DATASET RECORDS =>
──────

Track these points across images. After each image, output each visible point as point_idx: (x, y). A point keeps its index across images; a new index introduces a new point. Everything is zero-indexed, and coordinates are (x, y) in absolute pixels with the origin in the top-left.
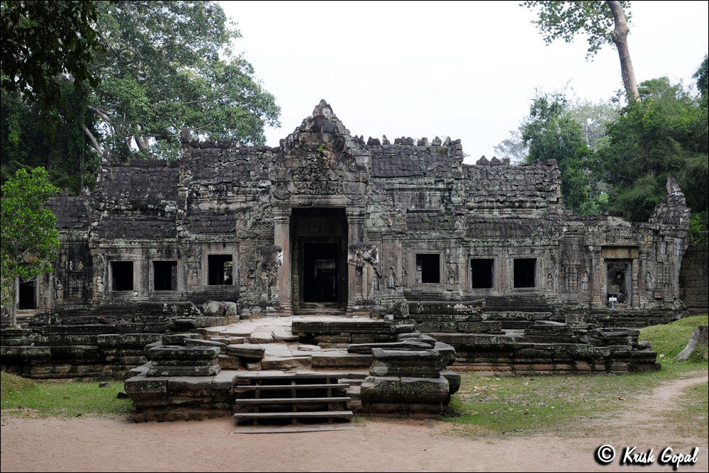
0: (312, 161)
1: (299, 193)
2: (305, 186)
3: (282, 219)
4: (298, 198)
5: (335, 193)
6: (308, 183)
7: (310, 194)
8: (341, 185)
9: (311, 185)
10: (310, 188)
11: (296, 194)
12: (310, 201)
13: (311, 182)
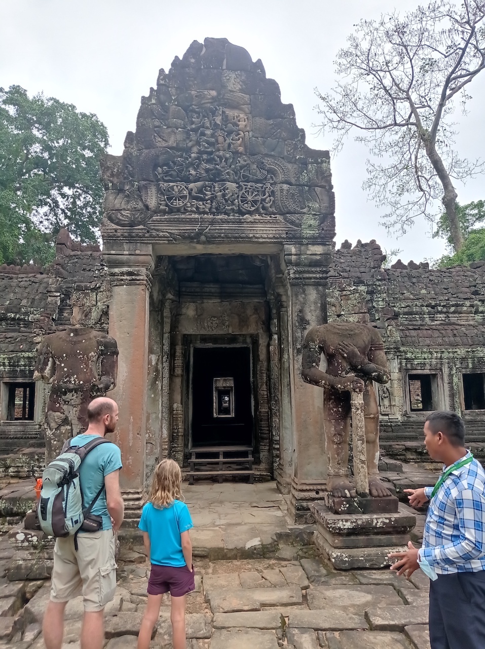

──────

WORK ITEM => With the pictures removed, return all the entries exactly.

ANSWER AREA =>
Track these points across images. After each image, output each visible point as point_idx: (x, y). A point keeps its index across images; a new index introduces a new point. Everything is zero-indexed, and coordinates are (x, y) in absolute pixels with the origin in the top-left.
0: (312, 161)
1: (299, 193)
2: (305, 186)
3: (282, 219)
4: (298, 198)
5: (335, 193)
6: (308, 183)
7: (310, 194)
8: (341, 185)
9: (311, 185)
10: (310, 188)
11: (296, 194)
12: (310, 201)
13: (311, 182)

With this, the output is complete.